Worryingly, this wasn’t the first time. Campbell has been having stress-related blackouts for years. More alarming still is that until very recently, she’s done her best to hide these from her friends and family as part of a kind of wider emotional coping mechanism.
“I’m gonna cry,” she says, holding back the tears. “My friends, my family… they don’t even know what’s been going on. They didn’t know until the other day. I’ve been having them for years. Now my cousin’s on my case, saying how we need to sort it out and all that.”

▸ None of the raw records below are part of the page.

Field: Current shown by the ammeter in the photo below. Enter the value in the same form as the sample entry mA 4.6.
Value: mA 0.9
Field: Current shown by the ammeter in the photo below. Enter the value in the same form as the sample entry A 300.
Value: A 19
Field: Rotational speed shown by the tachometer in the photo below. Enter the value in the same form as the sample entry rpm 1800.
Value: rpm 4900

Isn’t it time to slow things down a bit? “My dad’s always been saying to me, ‘You need to have friends, you need to socialise with people, you need to have someone to talk to,’” Campbell sighs. “I was always like, ‘Nah man, I don’t want no friends’ but now shit, you know what? I do. I had people around last Saturday and we laughed the whole night. The whole night! I haven’t laughed for fucking years. I’ve been missing this shit. But I needed to lock away from people as well though, because I needed to make music.”

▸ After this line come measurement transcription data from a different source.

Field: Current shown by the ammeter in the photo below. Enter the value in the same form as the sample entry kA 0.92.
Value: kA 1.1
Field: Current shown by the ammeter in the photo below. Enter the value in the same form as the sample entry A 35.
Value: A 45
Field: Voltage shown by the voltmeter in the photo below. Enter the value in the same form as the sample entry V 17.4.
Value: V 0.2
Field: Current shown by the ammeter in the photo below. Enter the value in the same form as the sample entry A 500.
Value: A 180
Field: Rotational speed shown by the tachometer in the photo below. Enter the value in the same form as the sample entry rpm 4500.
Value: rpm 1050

I feel tired just listening to Cooly G’s plans for the next few months. Aside from the new album and running her own label, there are multiple video shoots in the works (“We’re going to do like Ruff Rider fucking skills”), gigs across the world (“I think I’m off to Japan”) and yet another new album (“I’ve got music to do, but I haven’t got around to it ‘cause I’ve been bare busy”). Oh and a radio show, plus the kids.
“I’m happier now though,” she insists. “The kids are happier that they can see me happier. Just getting their room done was the best feeling. I got the garden done – I decked it out with my friend – they’ve got a playhouse, slides. They can do all that now, then they can play PlayStation, they can read, the tutor comes… There’s loads of stuff for them to do now and they’re happy. That’s what matters.”